Here is the language we will look at. Our functions need to specify the type of their argument. If we want to allow them to recursively call themselves we would need to also specify the return value, or else infer it. We will discuss type inference in the future. For now we will expect functions to specify both argument and return types.

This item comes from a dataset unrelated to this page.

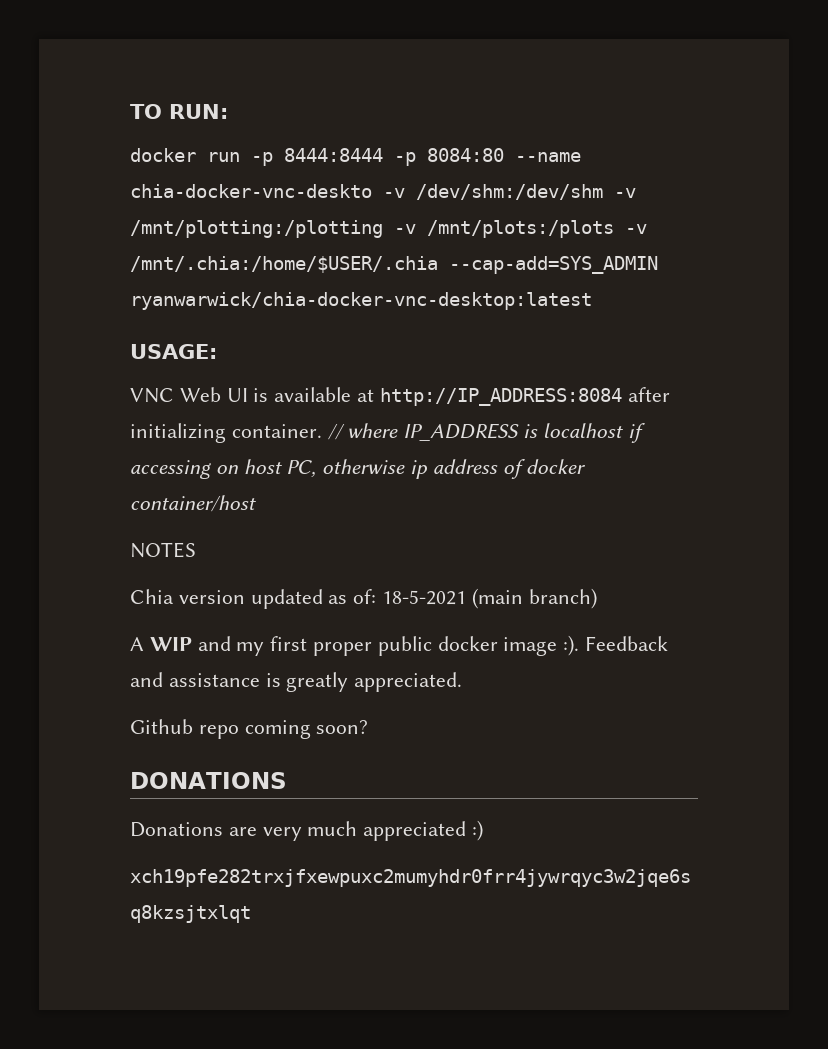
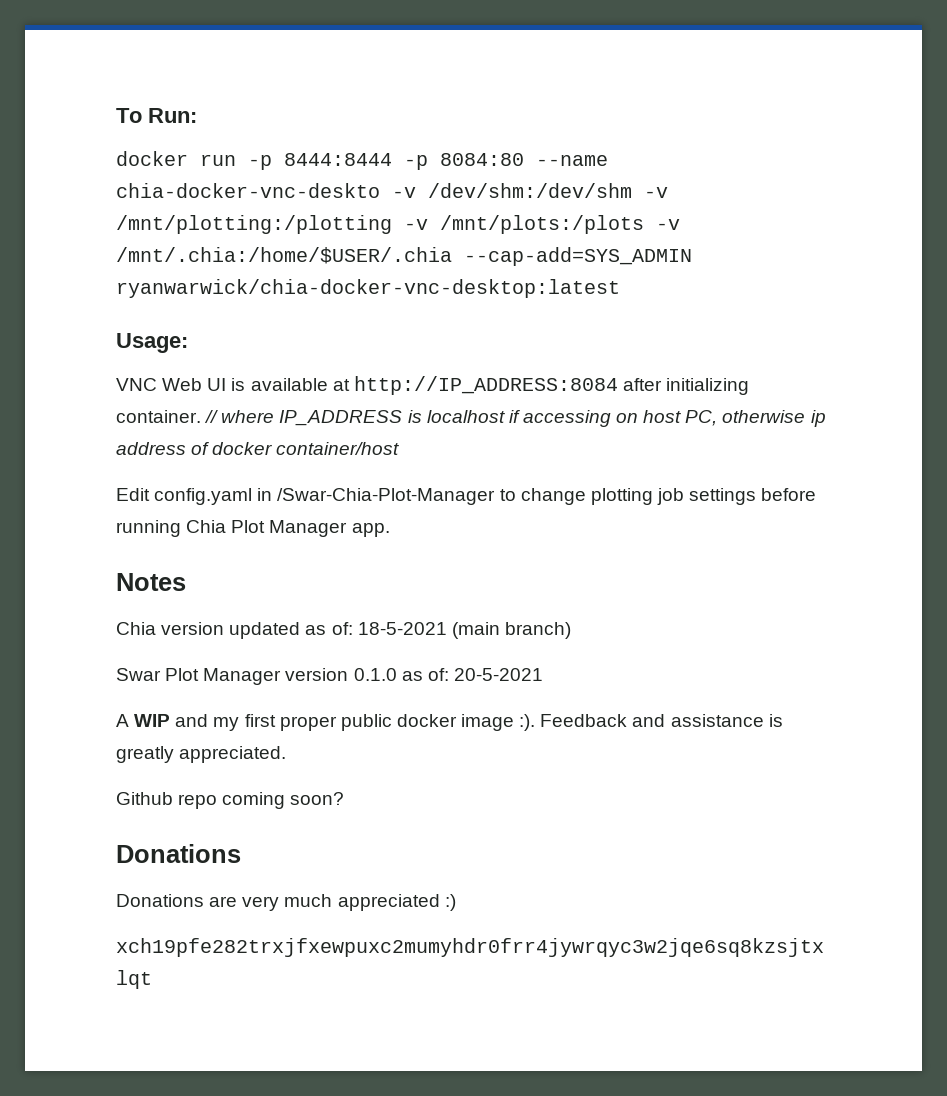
[130,104,228,119] TO RUN: -> [116,108,197,123] To Run:
[130,344,217,359] USAGE: -> [116,333,188,353] Usage:
[130,542,196,558] NOTES -> [116,488,817,505] [116,520,390,537] [116,573,186,591] Edit config.yaml in /Swar-Chia-Plot-Manager to change plotting job settings before running Chia Plot Manager app. // Notes
(597, 598) none -> [116,668,543,685] // Swar Plot Manager version 0.1.0 as of: 20-5-2021
[130,772,287,789] DONATIONS -> [116,844,241,863] Donations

(struct varC (s) #:transparent)
(struct numC (n) #:transparent)
(struct boolC (n) #:transparent)
(struct arithC (op e1 e2) #:transparent)
(struct ifC (tst thn els) #:transparent)
(struct pairC (e1 e2) #:transparent)
(struct carC (e) #:transparent)
(struct cdrC (e) #:transparent)
(struct unitC () #:transparent)
(struct letC (s e1 e2) #:transparent)
(struct funC (fname arg ty-arg body ty-body) #:transparent)
(struct callC (e1 e2) #:transparent)

We also need to specify similar structures for types. We will need the following types:

(struct numT () #:transparent)
(struct boolT () #:transparent)
(struct unitT () #:transparent)
(struct pairT (t1 t2) #:transparent)
(struct funT (t1 t2) #:transparent)    ;; t1 -> t2

Here’s how the typechecker would start:

(define (tc env e)
  (cond
    [(varC? e) (lookup (varC-s) env)]
    [(numC? e) numT]
    [(boolC? e) boolT]
    [(unitC? e) unitT]
    ;; more cases here ... ))

We will now consider each of the remaining cases. We will start with the arithmetic operators: They should only apply to numbers, and the result should be a number:

    [(arithC? e)
     (if (and (numT? (tc env (arithC-e1 e)))
              (numT? (tc env (arithC-e3 e))))
         numT
         (error "Arithmetic on non-numbers"))]

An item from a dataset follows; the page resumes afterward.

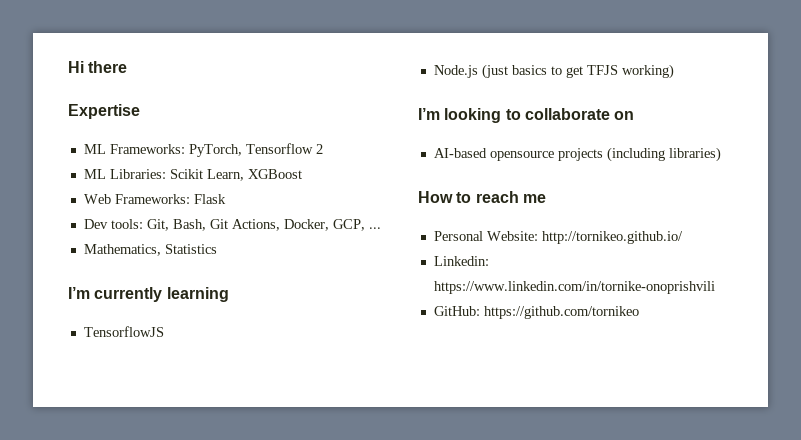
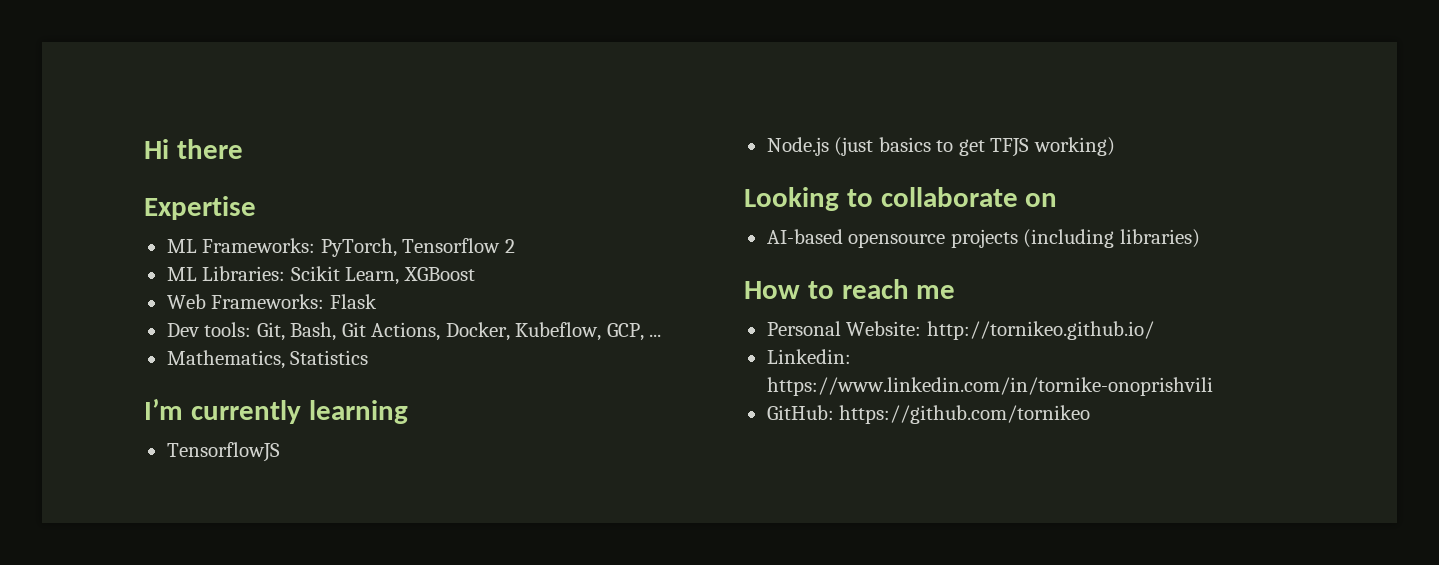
(329, 225) none -> [515,322,602,341] Kubeflow,
[418,108,502,123] I’m looking -> [744,187,839,211] Looking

Next we’ll handle a conditional. The test component must evaluate to a boolean, and the other two must have the same type. That type is the return type:

    [(ifC? e)
     (if (boolT? (tc env (ifC-thn e)))
         (let ([t1 (tc env (ifC-thn e))]
               [t2 (tc env (ifC-els e))])
           (if (equal? t1 t2)
               t1
               (error "Conditional branches must have same type")))
         (error "Conditional test must have boolean type"))]

Next we have pairs: They simply form a new type out of their components:

    [(pairC? e)
     (pairT (tc env (pairC-e1 e))
            (tc env (pairC-e2 e)))]

The pair accessors car and cdr are more interesting. They evaluate their expression, and it must be of pair type. They then read off the type from the pair.

    [(carC? e)
     (let ([t (tc env (carC-e e))])
       (if (pairT? t)
           (pairT-t1 t)
           (error "Trying to call car on non-pair")))]
    [(cdrC? e)
     (let ([t (tc env (cdrC-e e))])
       (if (pairT? t)
           (pairT-t1 t)
           (error "Trying to call cdr on non-pair")))]

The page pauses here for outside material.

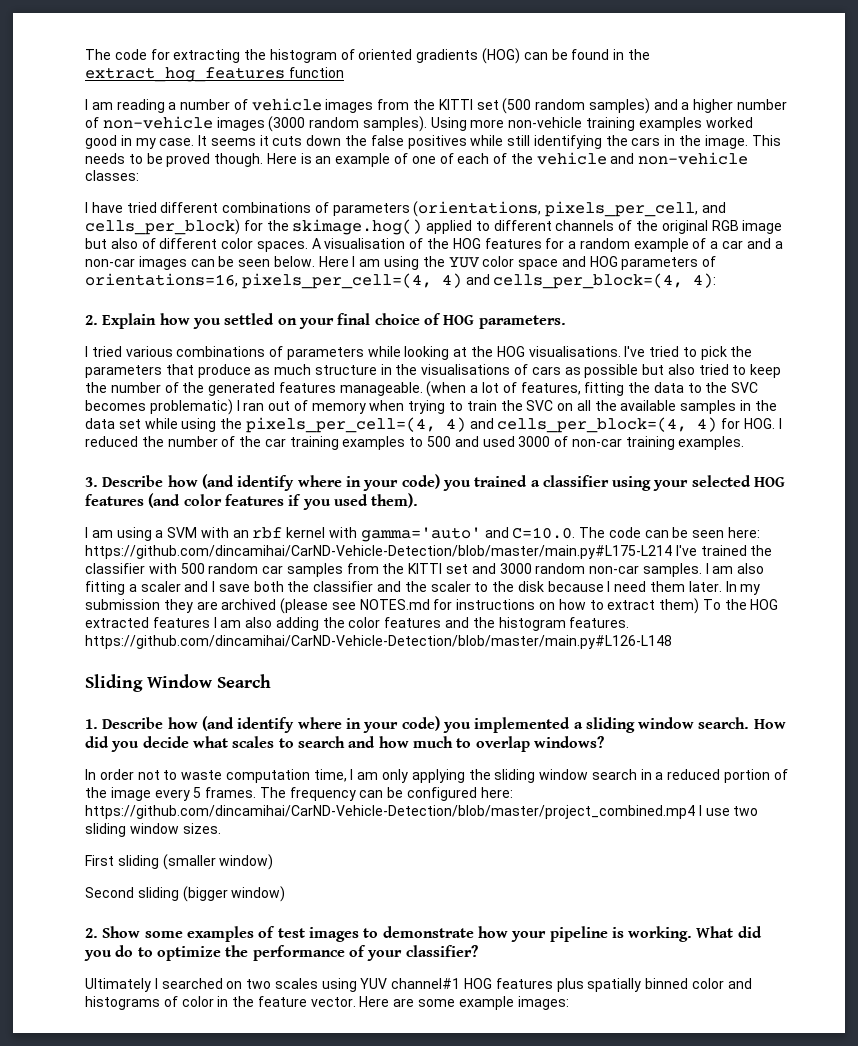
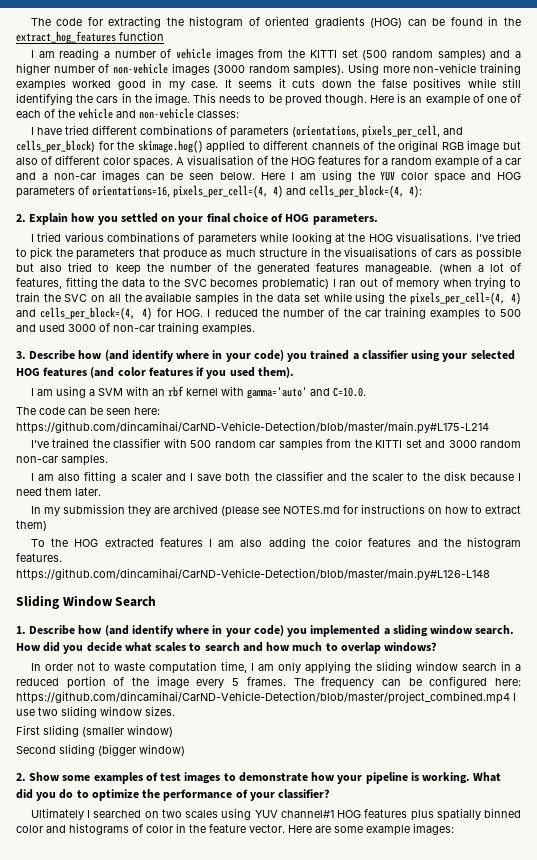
(576, 533) none -> (366, 392) //
(672, 552) none -> (489, 427) //
(702, 570) none -> (108, 460) //
(722, 586) none -> (101, 491) //
(700, 606) none -> (47, 525) //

Let statements are more interesting. As we discussed at the beginning, we need to typecheck the second expression in an environment that has the symbol bound to the type of the first expression.

    [(letC? e)
     (tc (bind (letC-s e)
               (tc env (letC-e1 e))
               env)
         (letC-e2 e))]

Function definitions turn out to be the hardest case. We will start with function calls: They typecheck their first argument, and it must be a function (arrow) type. The argument type there must agree with the type of the second expression. The whole expression then has the return type stored in the function type.

    [(callC? e)
     (let ([tf (tc env (callC-e1 e))]
           [tv (tc env (callC-e2 e))])
       (if (funT? tf)
           (if (equal? (funT-t1 tf) tv)
               t2
               (error "Argument type does not match function's expected type"))
           (error "Calling non-function")))]

Finally, we have function definitions. This is an interesting distinction between evaluation and typechecking. For evaluation we had to do the hard work when calling a function, as we had to extend the dynamic environment at that point. The typechecker needs to do its hard work when “creating” the function closure, to ensure that the function definition has the types it claims. This depends only on the type of the argument and on the body expression, and we can check this without needing to call the function.

    [(funC? e)
     (let ([targ (funC-ty-arg e)]
           [tret (funC-ty-body e)]
           [tbody (tc (funC-body e)
                       (bind (funC-s e) targ env))])
       (if (equal? tret tbody)
           (funT targ tret)
           (error "Suggested return type does not match actual body type")))]